Continue the passage on the G-ROP screening criteria for retinopathy of prematurity, starting after its last sentence.

### Passage shown
╔══

These new “G-ROP Criteria” correctly predicted 459 out of 459 infants with severe ROP. At the same time, if the criteria had been used to decide who receives examinations at the study hospitals instead of the current guidelines, the new criteria would have saved 2,269, or 30%, of infants from unnecessary exams. 

Validating the Model

With these encouraging results from the retrospective study under their belts, the study group began a prospective validation study, which tested the criteria in a new cohort of infants. While many groups had previously attempted to improve ROP screening guidelines by incorporating measures of slow weight gain, they universally ran into the same problem: the number of babies in the model development study had been too low, and the models did not perform well enough when tested in new groups of infants. "When developing a model, if the model is overly complex relative to the number of cases of severe ROP in the study, the model can be overfitted,” Dr. Binenbaum explained. “This means the model may be predicting random variation, instead of true associations.” 

The G-ROP study group tried to avoid overfitting by studying thousands of infants when creating the G-ROP criteria. Even so, there was a still a chance that overfitting had occurred, or that some other unknown factors might make the criteria not perform well when applied to new groups of infants. Therefore, it was important to validate the criteria in a second study before using them clinically. 

The study group prospectively studied 3,980 new infants at 41 hospitals in this second study (G-ROP-2). “We applied the same G-ROP criteria developed in the first study, and we found that the criteria held up to validation,” Dr. Binenbaum said. “The model identified 100% of babies with severe ROP and reduced the number of babies needing exams by 36%.” These results were just published in JAMA Ophthalmology in November 2019. This was the first growth-based model for ROP to maintain 100% sensitivity when validated. 

Between the G-ROP-1 and G-ROP-2 studies, a total of 11,463 premature infants were studied. The G-ROP criteria predicted 100% of the 677 infants who developed severe ROP, while the currently used birth weight and gestational age guidelines missed a small number of these severe ROP cases. At the same time, the G-ROP criteria greatly reduced the number of infants requiring examinations compared to the current criteria. “We estimate that if you scale these results to ROP screening across the United States, about 25 additional cases of severe ROP would be caught, and about 14,000 fewer infants would receive examinations each year, if we used the G-ROP criteria instead of the current birthweight and gestational age criteria,” Dr. Binenbaum explained.

╚══

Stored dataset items
╔══

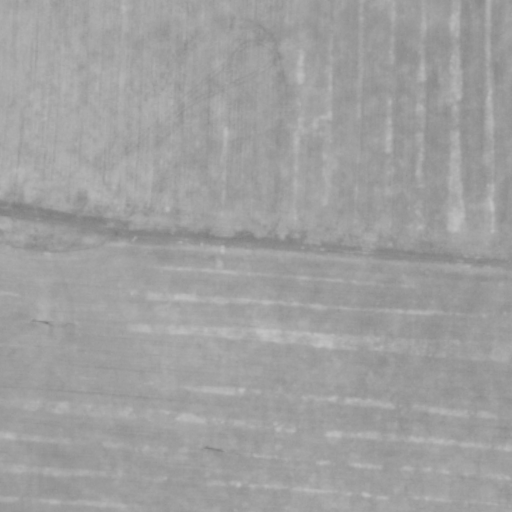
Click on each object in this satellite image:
crop: (256, 256)
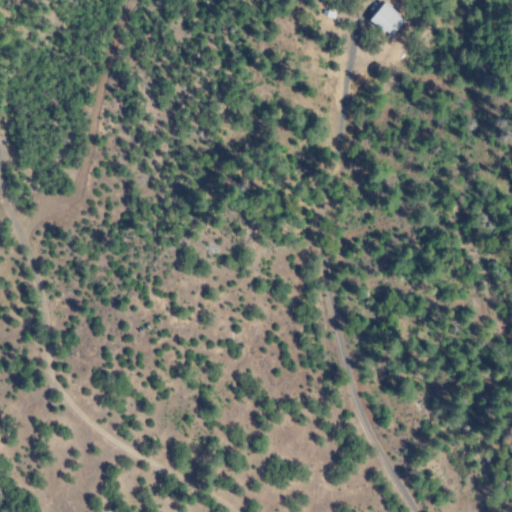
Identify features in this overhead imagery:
building: (386, 20)
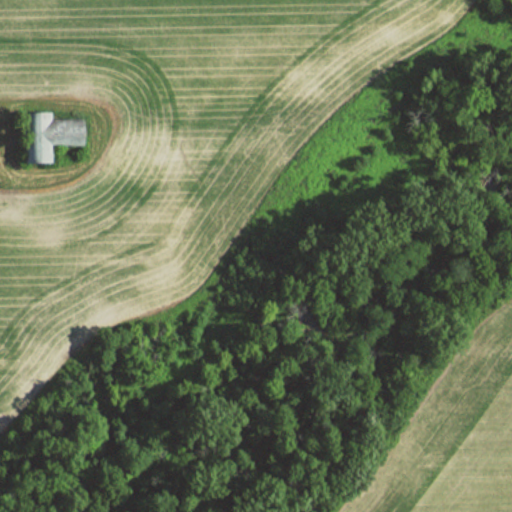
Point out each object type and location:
building: (52, 135)
crop: (165, 157)
crop: (449, 437)
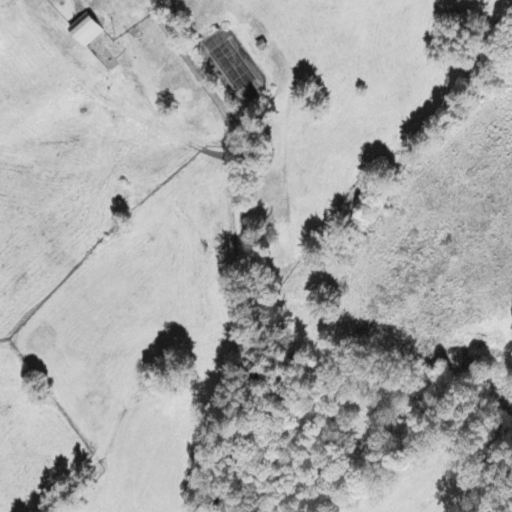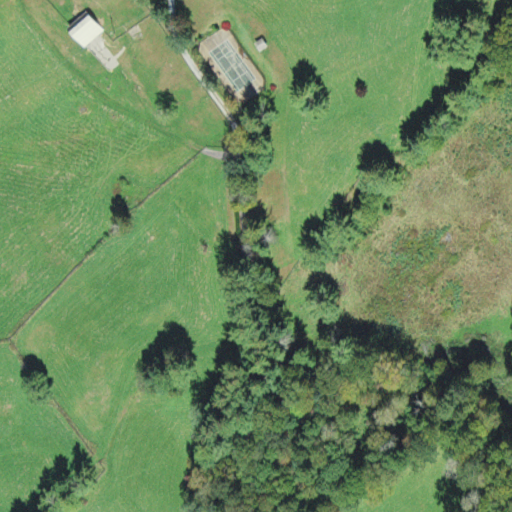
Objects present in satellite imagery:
building: (86, 31)
road: (261, 243)
road: (510, 501)
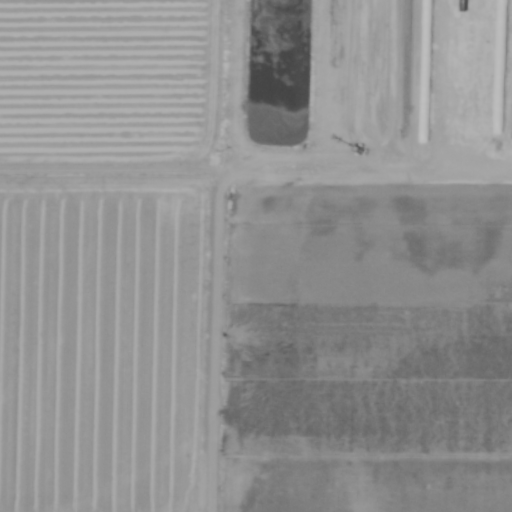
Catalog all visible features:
crop: (334, 76)
crop: (255, 255)
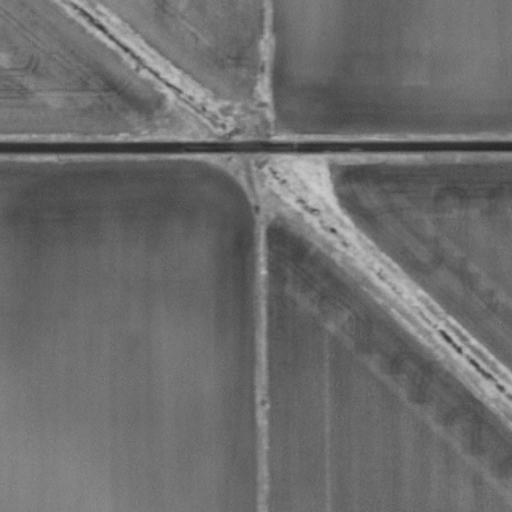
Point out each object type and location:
road: (255, 143)
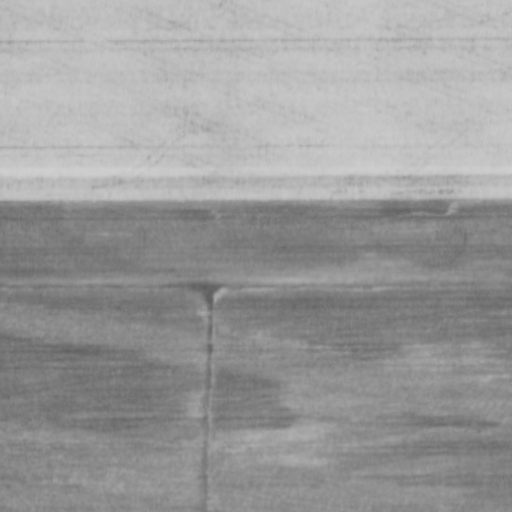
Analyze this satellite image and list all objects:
road: (255, 201)
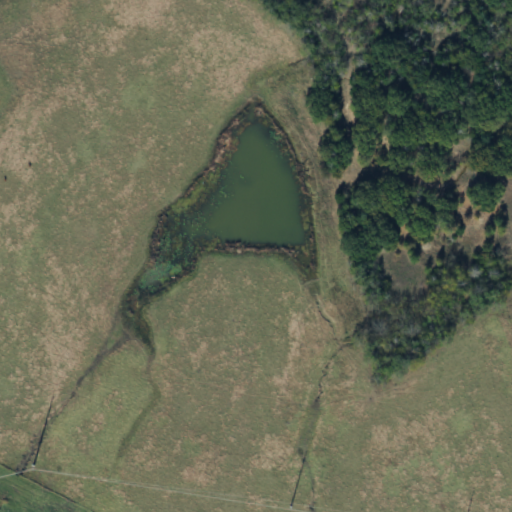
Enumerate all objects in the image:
power tower: (35, 464)
power tower: (291, 505)
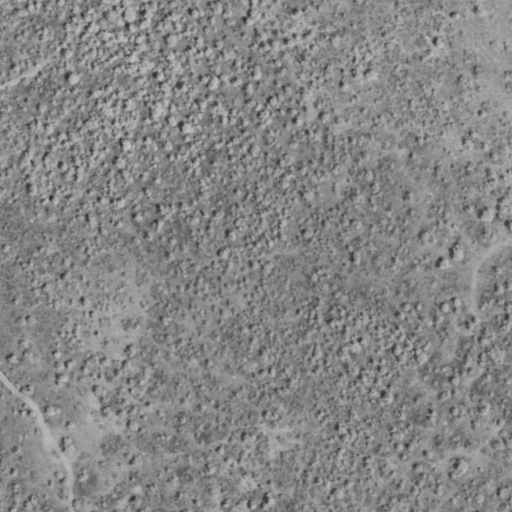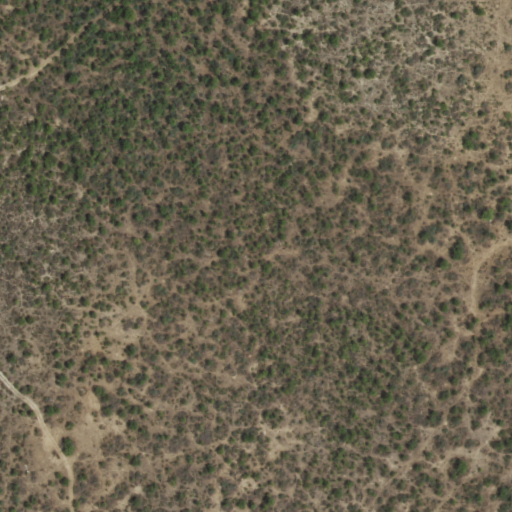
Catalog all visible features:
road: (8, 235)
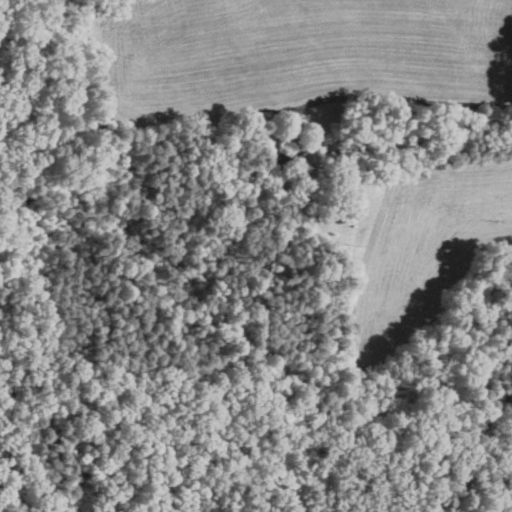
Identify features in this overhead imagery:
road: (390, 99)
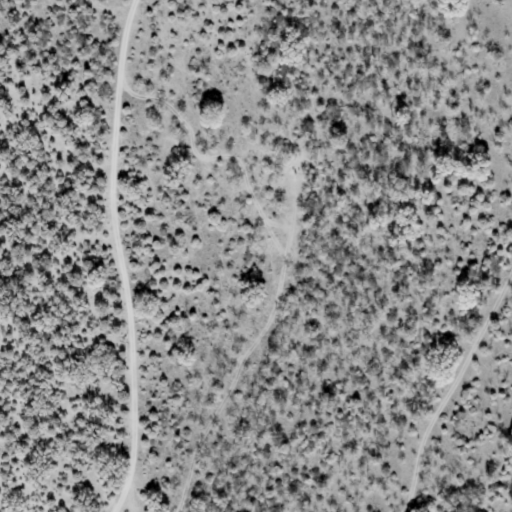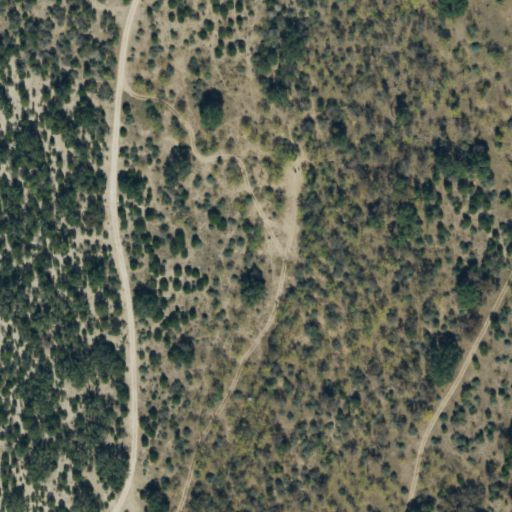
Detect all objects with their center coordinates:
road: (129, 251)
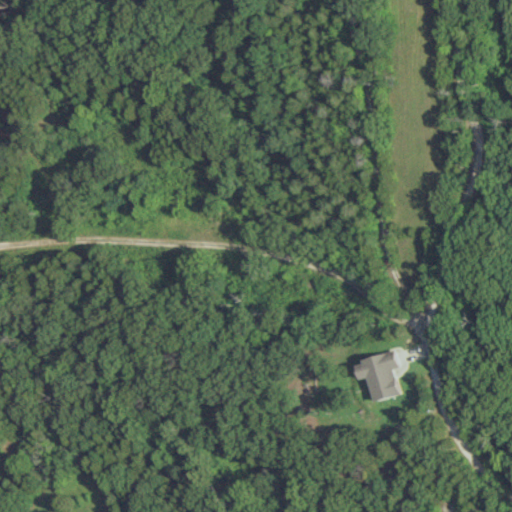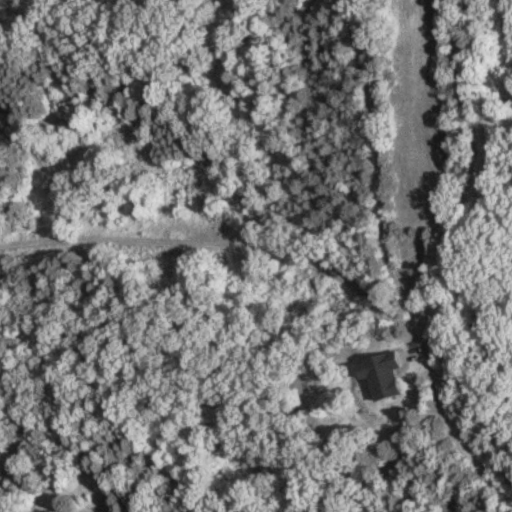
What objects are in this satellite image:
road: (494, 149)
road: (376, 168)
road: (444, 258)
building: (382, 374)
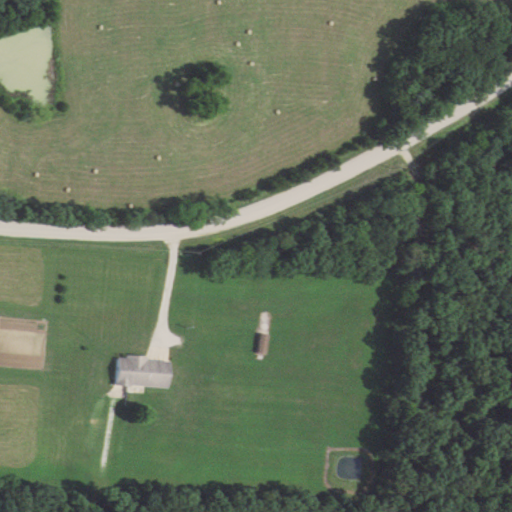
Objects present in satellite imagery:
road: (267, 211)
road: (165, 286)
road: (417, 338)
building: (137, 373)
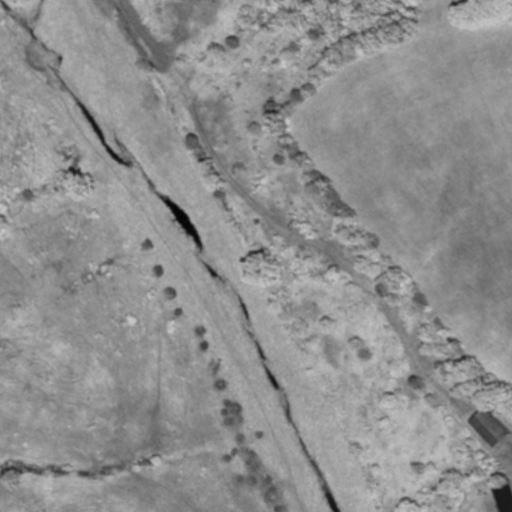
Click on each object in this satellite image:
road: (300, 216)
building: (490, 427)
building: (504, 495)
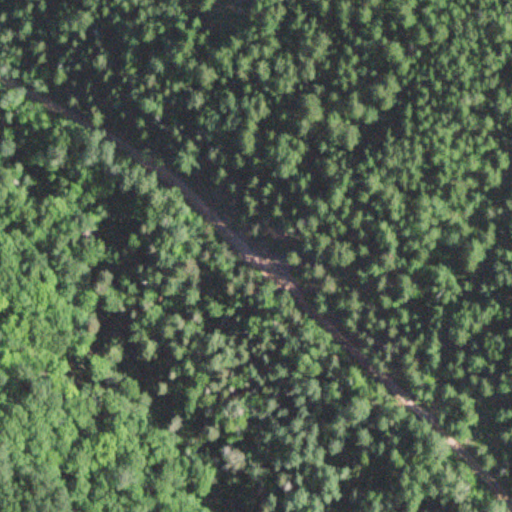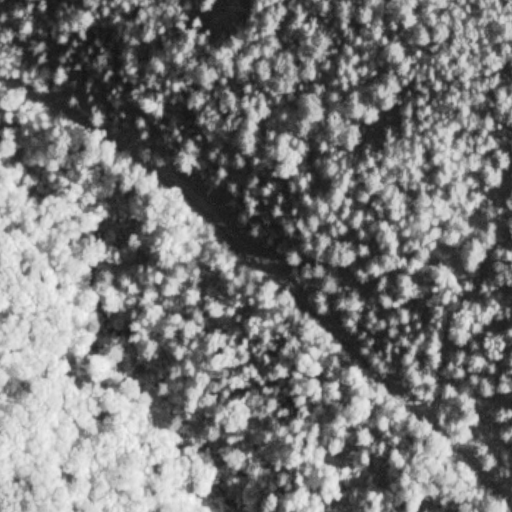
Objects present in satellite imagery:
road: (266, 240)
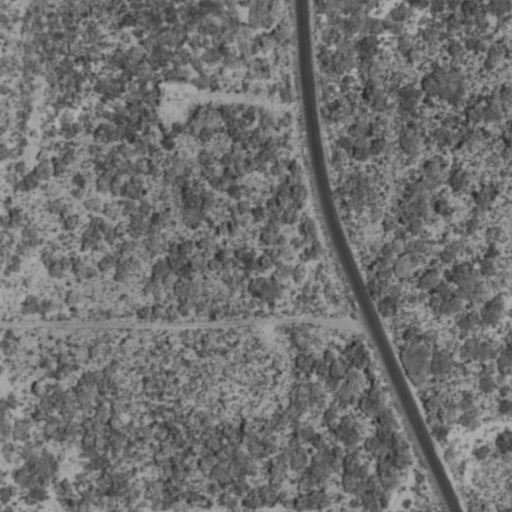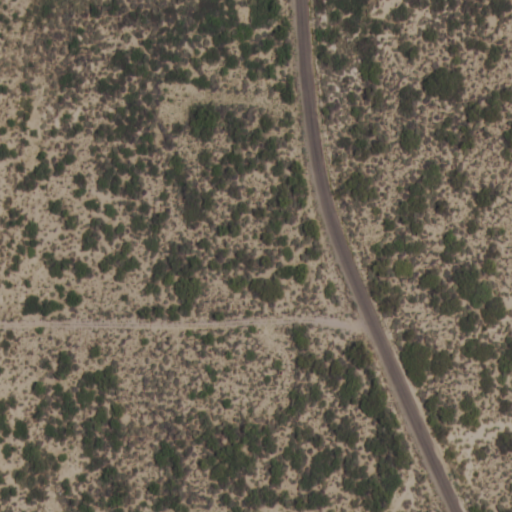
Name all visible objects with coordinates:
road: (158, 45)
road: (346, 267)
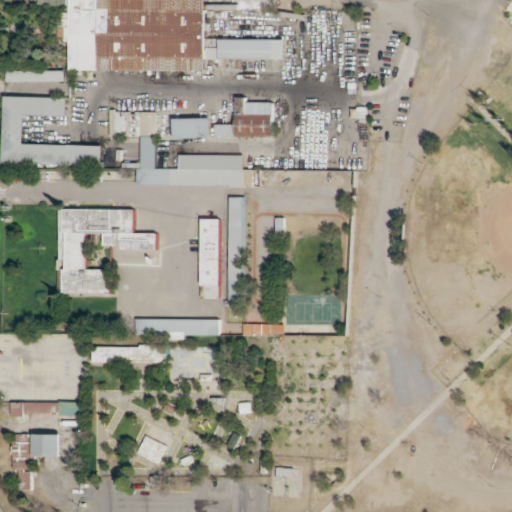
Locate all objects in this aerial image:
road: (369, 4)
building: (188, 72)
park: (497, 85)
road: (264, 93)
building: (46, 103)
road: (405, 154)
park: (457, 232)
building: (87, 248)
building: (239, 249)
building: (212, 257)
park: (430, 317)
park: (492, 402)
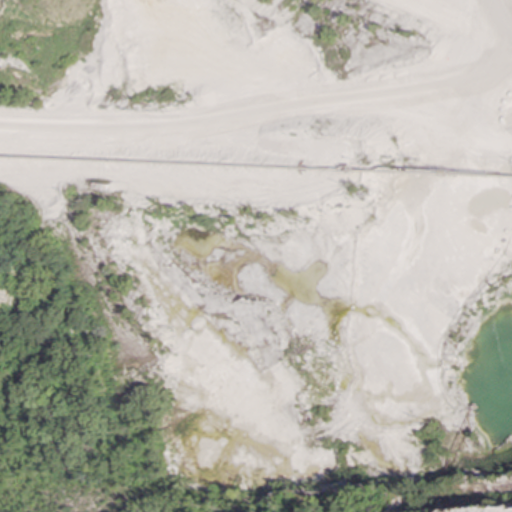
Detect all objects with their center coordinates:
quarry: (256, 256)
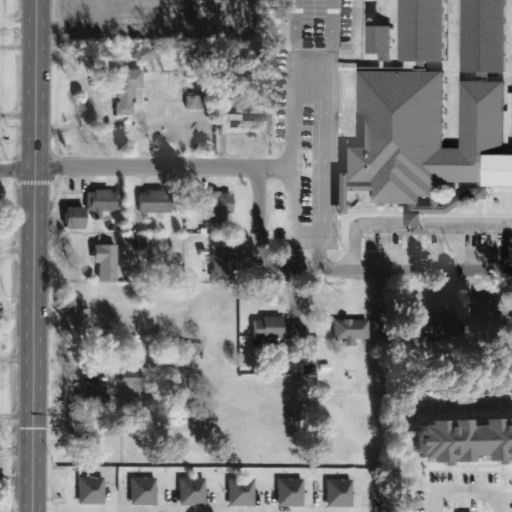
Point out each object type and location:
road: (293, 0)
building: (486, 38)
building: (382, 44)
building: (382, 44)
building: (126, 91)
building: (195, 103)
building: (435, 110)
building: (240, 124)
building: (428, 130)
road: (16, 164)
road: (162, 165)
building: (156, 202)
building: (217, 207)
building: (92, 209)
road: (31, 255)
building: (106, 263)
building: (222, 264)
road: (402, 271)
building: (493, 322)
building: (437, 323)
building: (277, 330)
building: (380, 331)
building: (351, 332)
building: (135, 381)
building: (95, 396)
building: (467, 440)
building: (80, 488)
building: (93, 489)
building: (135, 489)
building: (182, 489)
building: (147, 490)
building: (195, 490)
building: (232, 490)
building: (244, 490)
building: (280, 490)
building: (91, 491)
building: (292, 491)
building: (329, 491)
building: (143, 492)
building: (192, 492)
building: (342, 492)
building: (242, 493)
building: (290, 493)
building: (339, 494)
road: (198, 512)
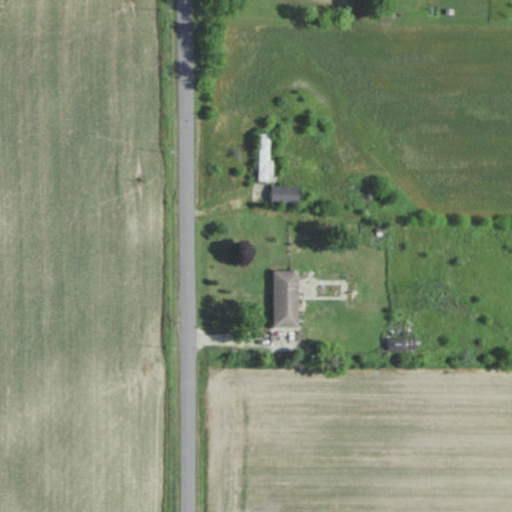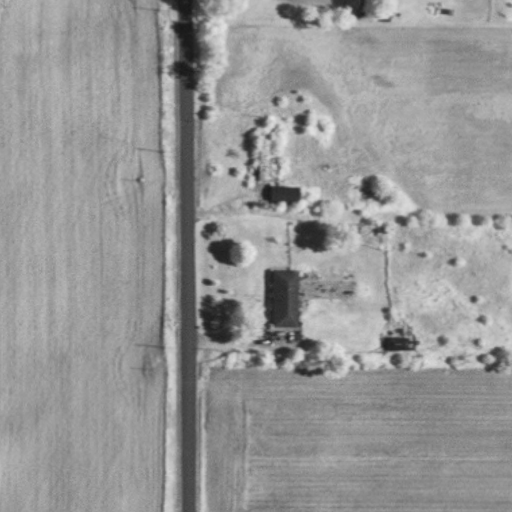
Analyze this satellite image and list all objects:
building: (264, 154)
building: (282, 195)
road: (181, 256)
building: (282, 297)
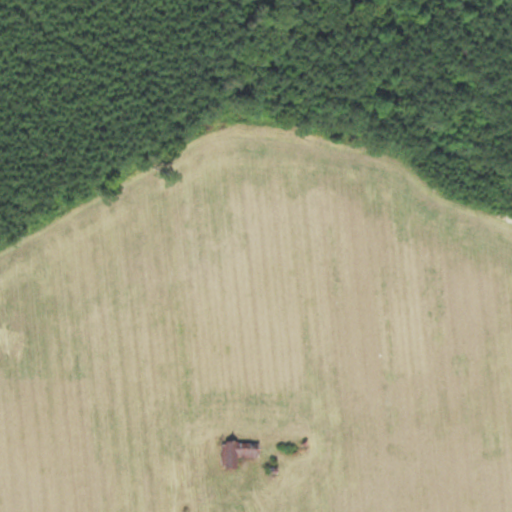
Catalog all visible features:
road: (103, 444)
building: (232, 451)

╚══

### Solved exercise
“With successful validation, we now believe that these new criteria can be used clinically to reduce the number of babies who require exams,” Dr. Binenbaum said. “In fact, some may argue that they should be used, because they have a higher sensitivity than the current criteria, in addition to higher specificity.” 

Looking forward, Dr. Binenbaum recognizes that modifying ROP screening criteria is not a simple process. He thinks that the G-ROP criteria may first need to be incorporated into the published guidelines, in order for clinicians to feel comfortable using them. In addition, he points to the possibility of using the G-ROP criteria in conjunction with the original subjective “third” criteria, which suggests examining babies with an unstable clinical course who do not otherwise meet the criteria. This would allow neonatologists to continue to use their clinical judgment in requesting ROP examinations for infants they feel are at high risk.

“We also recommend that if and when physicians start using the new criteria, that we continue to monitor their performance,” Dr. Binenbaum said. “So if there are outliers who are identified, we share those data with each other so we can update the criteria if needed, and so we understand what’s being missed, if something is being missed.” 

With such a large and comprehensive dataset, Dr. Binenbaum and his team plan to continue examining the rich data and gaining as much knowledge as possible from them. The team hopes to provide new insights that can help to improve outcomes for neonatologists and ophthalmologists treating ROP, and most importantly, for babies who develop ROP.